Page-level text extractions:
■ ■ ■

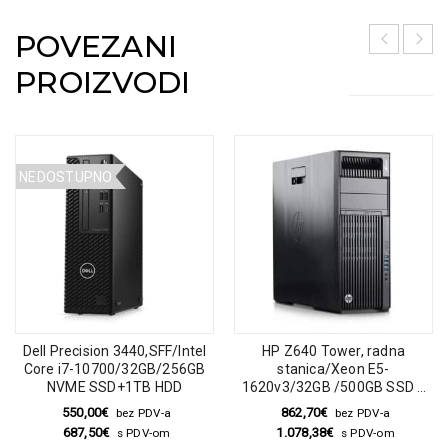
POVEZANI
PROIZVODI
NEDOSTUPNO
Dell Precision 3440,SFF/Intel
HP Z640 Tower, radna
Core i7-10700/32GB/256GB
stanica/Xeon E5-
NVME SSD+1TB HDD
1620v3/32GB /500GB SSD +
2TB HDD/DVD/M4000
550,00
€
862,70
€
bez PDV-a
bez PDV-a
/Windows 10 Pro MAR
687,50
€
1.078,38
€
s PDV-om
s PDV-om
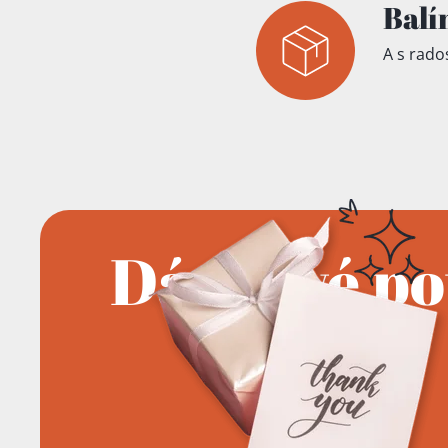
Balí
A s rados
Dárkové p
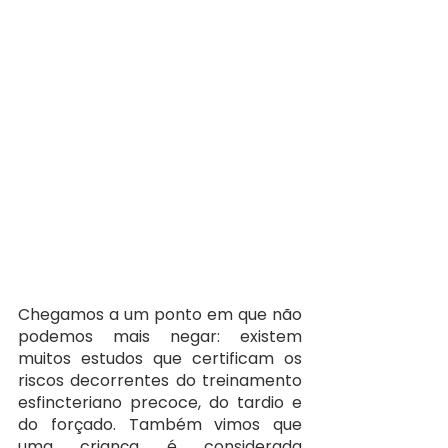
Chegamos a um ponto em que não 
podemos mais negar: existem 
muitos estudos que certificam os 
riscos decorrentes do treinamento 
esfincteriano precoce, do tardio e 
do forçado. Também vimos que 
uma criança é considerada 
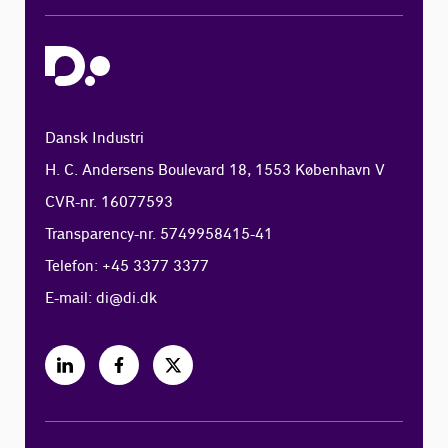
Dansk Industri
H. C. Andersens Boulevard 18, 1553 København V
CVR-nr. 16077593
Transparency-nr. 5749958415-41
Telefon: +45 3377 3377
E-mail:
di@di.dk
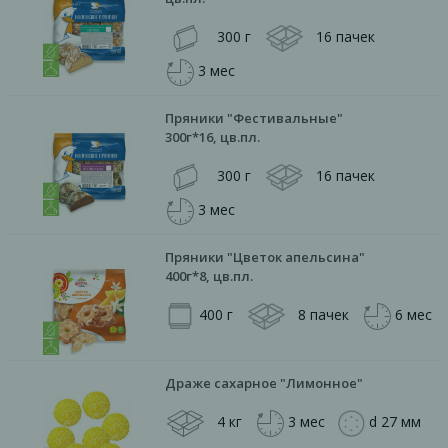
300 г
16 пачек
3 мес
Пряники "Фестивальные"
300г*16, цв.пл.
300 г
16 пачек
3 мес
Пряники "Цветок апельсина"
400г*8, цв.пл.
400 г
8 пачек
6 мес
Драже сахарное "Лимонное"
4 кг
3 мес
d 27 мм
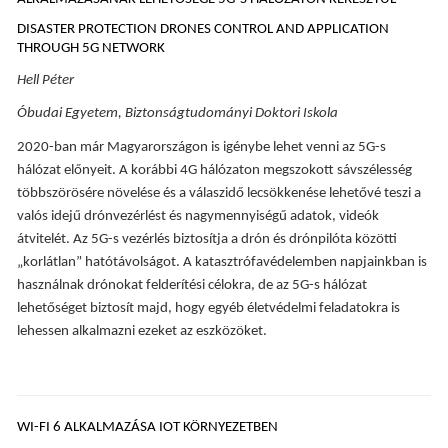
DISASTER PROTECTION DRONES CONTROL AND APPLICATION
THROUGH 5G NETWORK
Hell Péter
Óbudai Egyetem, Biztonságtudományi Doktori Iskola
2020-ban már Magyarországon is igénybe lehet venni az 5G-s
hálózat előnyeit. A korábbi 4G hálózaton megszokott sávszélesség
többszörösére növelése és a válaszidő lecsökkenése lehetővé teszi a
valós idejű drónvezérlést és nagymennyiségű adatok, videók
átvitelét. Az 5G-s vezérlés biztosítja a drón és drónpilóta közötti
„korlátlan” hatótávolságot. A katasztrófavédelemben napjainkban is
használnak drónokat felderítési célokra, de az 5G-s hálózat
lehetőséget biztosít majd, hogy egyéb életvédelmi feladatokra is
lehessen alkalmazni ezeket az eszközöket.
WI-FI 6 ALKALMAZÁSA IOT KÖRNYEZETBEN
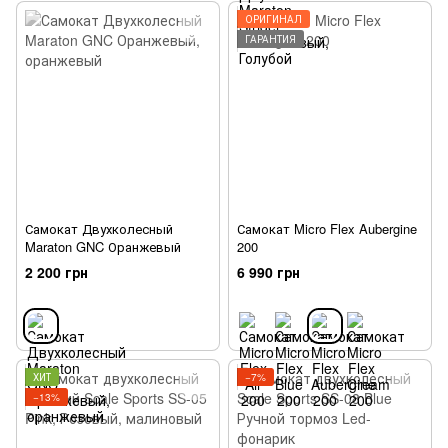
ОРИГИНАЛ
ГАРАНТИЯ
Самокат Двухколесный
Самокат Micro Flex Aubergine
Maraton GNC Оранжевый
200
2 200 грн
6 990 грн
ХИТ
−7%
−13%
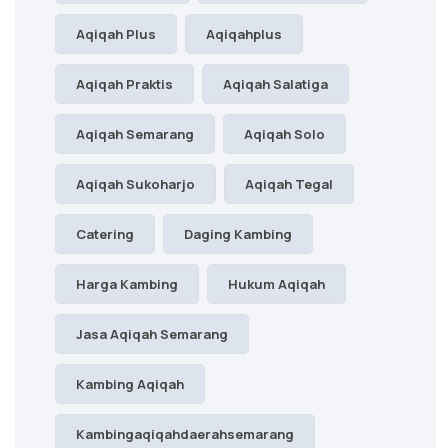
Aqiqah Plus
Aqiqahplus
Aqiqah Praktis
Aqiqah Salatiga
Aqiqah Semarang
Aqiqah Solo
Aqiqah Sukoharjo
Aqiqah Tegal
Catering
Daging Kambing
Harga Kambing
Hukum Aqiqah
Jasa Aqiqah Semarang
Kambing Aqiqah
Kambingaqiqahdaerahsemarang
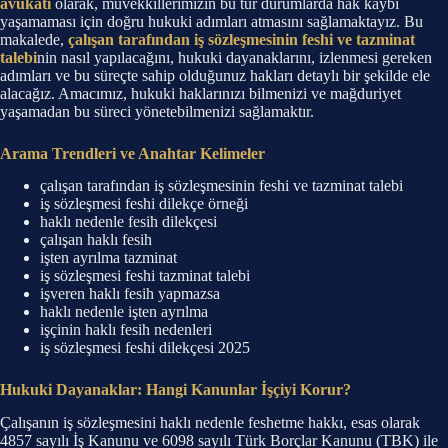
avukatı
olarak, müvekkillerimizin bu tür durumlarda hak kaybı
yaşamaması için doğru hukuki adımları atmasını sağlamaktayız. Bu
makalede,
çalışan tarafından iş sözleşmesinin feshi ve tazminat
talebi
nin nasıl yapılacağını, hukuki dayanaklarını, izlenmesi gereken
adımları ve bu süreçte sahip olduğunuz hakları detaylı bir şekilde ele
alacağız. Amacımız, hukuki haklarınızı bilmenizi ve mağduriyet
yaşamadan bu süreci yönetebilmenizi sağlamaktır.
Arama Trendleri ve Anahtar Kelimeler
çalışan tarafından iş sözleşmesinin feshi ve tazminat talebi
iş sözleşmesi feshi dilekçe örneği
haklı nedenle fesih dilekçesi
çalışan haklı fesih
işten ayrılma tazminat
iş sözleşmesi feshi tazminat talebi
işveren haklı fesih yapmazsa
haklı nedenle işten ayrılma
işçinin haklı fesih nedenleri
iş sözleşmesi feshi dilekçesi 2025
Hukuki Dayanaklar: Hangi Kanunlar İşçiyi Korur?
Çalışanın iş sözleşmesini haklı nedenle feshetme hakkı, esas olarak
4857 sayılı İş Kanunu ve 6098 sayılı Türk Borçlar Kanunu (TBK) ile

■ ■ ■

● **What to do**
Your answer must be the full set of entries, set down exactly and without pictures.

● **Response to this exercise**
POVEZANI
PROIZVODI
NEDOSTUPNO
Dell Precision 3440,SFF/Intel
HP Z640 Tower, radna
Core i7-10700/32GB/256GB
stanica/Xeon E5-
NVME SSD+1TB HDD
1620v3/32GB /500GB SSD +
2TB HDD/DVD/M4000
550,00
€
862,70
€
bez PDV-a
bez PDV-a
/Windows 10 Pro MAR
687,50
€
1.078,38
€
s PDV-om
s PDV-om
Balí
A s rados
Dárkové p
Chegamos a um ponto em que não 
podemos mais negar: existem 
muitos estudos que certificam os 
riscos decorrentes do treinamento 
esfincteriano precoce, do tardio e 
do forçado. Também vimos que 
uma criança é considerada 
Dansk Industri
H. C. Andersens Boulevard 18, 1553 København V
CVR-nr. 16077593
Transparency-nr. 5749958415-41
Telefon: +45 3377 3377
E-mail:
di@di.dk
300 г
16 пачек
3 мес
Пряники "Фестивальные"
300г*16, цв.пл.
300 г
16 пачек
3 мес
Пряники "Цветок апельсина"
400г*8, цв.пл.
400 г
8 пачек
6 мес
Драже сахарное "Лимонное"
4 кг
3 мес
d 27 мм
DISASTER PROTECTION DRONES CONTROL AND APPLICATION
THROUGH 5G NETWORK
Hell Péter
Óbudai Egyetem, Biztonságtudományi Doktori Iskola
2020-ban már Magyarországon is igénybe lehet venni az 5G-s
hálózat előnyeit. A korábbi 4G hálózaton megszokott sávszélesség
többszörösére növelése és a válaszidő lecsökkenése lehetővé teszi a
valós idejű drónvezérlést és nagymennyiségű adatok, videók
átvitelét. Az 5G-s vezérlés biztosítja a drón és drónpilóta közötti
„korlátlan” hatótávolságot. A katasztrófavédelemben napjainkban is
használnak drónokat felderítési célokra, de az 5G-s hálózat
lehetőséget biztosít majd, hogy egyéb életvédelmi feladatokra is
lehessen alkalmazni ezeket az eszközöket.
WI-FI 6 ALKALMAZÁSA IOT KÖRNYEZETBEN
ОРИГИНАЛ
ГАРАНТИЯ
Самокат Двухколесный
Самокат Micro Flex Aubergine
Maraton GNC Оранжевый
200
2 200 грн
6 990 грн
ХИТ
−7%
−13%
Aqiqah Plus
Aqiqahplus
Aqiqah Praktis
Aqiqah Salatiga
Aqiqah Semarang
Aqiqah Solo
Aqiqah Sukoharjo
Aqiqah Tegal
Catering
Daging Kambing
Harga Kambing
Hukum Aqiqah
Jasa Aqiqah Semarang
Kambing Aqiqah
Kambingaqiqahdaerahsemarang
avukatı
olarak, müvekkillerimizin bu tür durumlarda hak kaybı
yaşamaması için doğru hukuki adımları atmasını sağlamaktayız. Bu
makalede,
çalışan tarafından iş sözleşmesinin feshi ve tazminat
talebi
nin nasıl yapılacağını, hukuki dayanaklarını, izlenmesi gereken
adımları ve bu süreçte sahip olduğunuz hakları detaylı bir şekilde ele
alacağız. Amacımız, hukuki haklarınızı bilmenizi ve mağduriyet
yaşamadan bu süreci yönetebilmenizi sağlamaktır.
Arama Trendleri ve Anahtar Kelimeler
çalışan tarafından iş sözleşmesinin feshi ve tazminat talebi
iş sözleşmesi feshi dilekçe örneği
haklı nedenle fesih dilekçesi
çalışan haklı fesih
işten ayrılma tazminat
iş sözleşmesi feshi tazminat talebi
işveren haklı fesih yapmazsa
haklı nedenle işten ayrılma
işçinin haklı fesih nedenleri
iş sözleşmesi feshi dilekçesi 2025
Hukuki Dayanaklar: Hangi Kanunlar İşçiyi Korur?
Çalışanın iş sözleşmesini haklı nedenle feshetme hakkı, esas olarak
4857 sayılı İş Kanunu ve 6098 sayılı Türk Borçlar Kanunu (TBK) ile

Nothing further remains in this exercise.